Personal information
- Full name: Paula Daniela Caballeros Pérez
- Nationality: Colombian
- Born: 14 April 2000 (age 26)

Sport
- Sport: Para-cycling
- Disability class: C3

Medal record
Representing Colombia
Women's para-cycling
Road World Championships
| Silver medal – second place | 2024 Zurich | Road race C3 |
| Bronze medal – third place | 2024 Zurich | Time trial C3 |
Track World Championships
| Silver medal – second place | 2024 Rio de Janeiro | Scratch race C3 |
| Silver medal – second place | 2025 Rio de Janeiro | Scratch race C3 |
Parapan American Games
| Bronze medal – third place | 2023 Santiago | Road race C1–3 |
| Bronze medal – third place | 2023 Santiago | Individual pursuit C1–3 |

= Paula Caballeros =

Colombian para-cyclist (born 2000)

Paula Daniela Caballeros Pérez (born 14 March 2000) is a Colombian para-cyclist who competes in road and track events.

==Career==
In November 2023, Caballeros represented Colombia at the 2023 Parapan American Games and won bronze medals in the road race C1–3 and pursuit C1–3 events.

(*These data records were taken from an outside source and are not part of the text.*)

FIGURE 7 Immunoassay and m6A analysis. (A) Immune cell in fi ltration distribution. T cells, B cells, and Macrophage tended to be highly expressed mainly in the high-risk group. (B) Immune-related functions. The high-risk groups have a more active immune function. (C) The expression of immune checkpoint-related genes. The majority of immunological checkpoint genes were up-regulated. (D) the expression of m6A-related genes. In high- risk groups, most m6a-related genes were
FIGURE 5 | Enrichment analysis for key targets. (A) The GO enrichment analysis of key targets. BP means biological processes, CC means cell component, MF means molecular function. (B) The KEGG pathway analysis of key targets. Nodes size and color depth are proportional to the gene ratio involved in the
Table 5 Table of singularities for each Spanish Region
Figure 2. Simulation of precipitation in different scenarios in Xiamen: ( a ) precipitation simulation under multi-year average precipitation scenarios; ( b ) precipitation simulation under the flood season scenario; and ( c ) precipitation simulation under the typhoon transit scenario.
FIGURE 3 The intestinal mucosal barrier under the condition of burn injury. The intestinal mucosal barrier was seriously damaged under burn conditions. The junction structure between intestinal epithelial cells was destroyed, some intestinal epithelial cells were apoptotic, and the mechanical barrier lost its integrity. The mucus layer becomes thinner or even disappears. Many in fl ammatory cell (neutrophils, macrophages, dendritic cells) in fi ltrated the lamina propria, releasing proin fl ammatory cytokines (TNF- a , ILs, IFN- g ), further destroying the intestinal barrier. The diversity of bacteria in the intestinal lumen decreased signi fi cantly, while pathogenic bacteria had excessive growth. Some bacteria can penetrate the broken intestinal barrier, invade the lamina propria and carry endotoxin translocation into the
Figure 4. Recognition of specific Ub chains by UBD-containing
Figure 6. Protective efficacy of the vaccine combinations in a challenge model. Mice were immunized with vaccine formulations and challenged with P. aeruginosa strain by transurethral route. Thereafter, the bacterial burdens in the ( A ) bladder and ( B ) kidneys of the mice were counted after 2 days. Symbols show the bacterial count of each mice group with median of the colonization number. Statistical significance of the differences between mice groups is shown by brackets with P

In March 2024, Caballeros represented Colombia at the 2024 UCI Para-cycling Track World Championships and won a silver medal in the scratch race C3 event. In September 2024, she won a silver medal in the road race and a bronze medal in the time trial C3 events, at the 2024 UCI Para-cycling Road World Championships.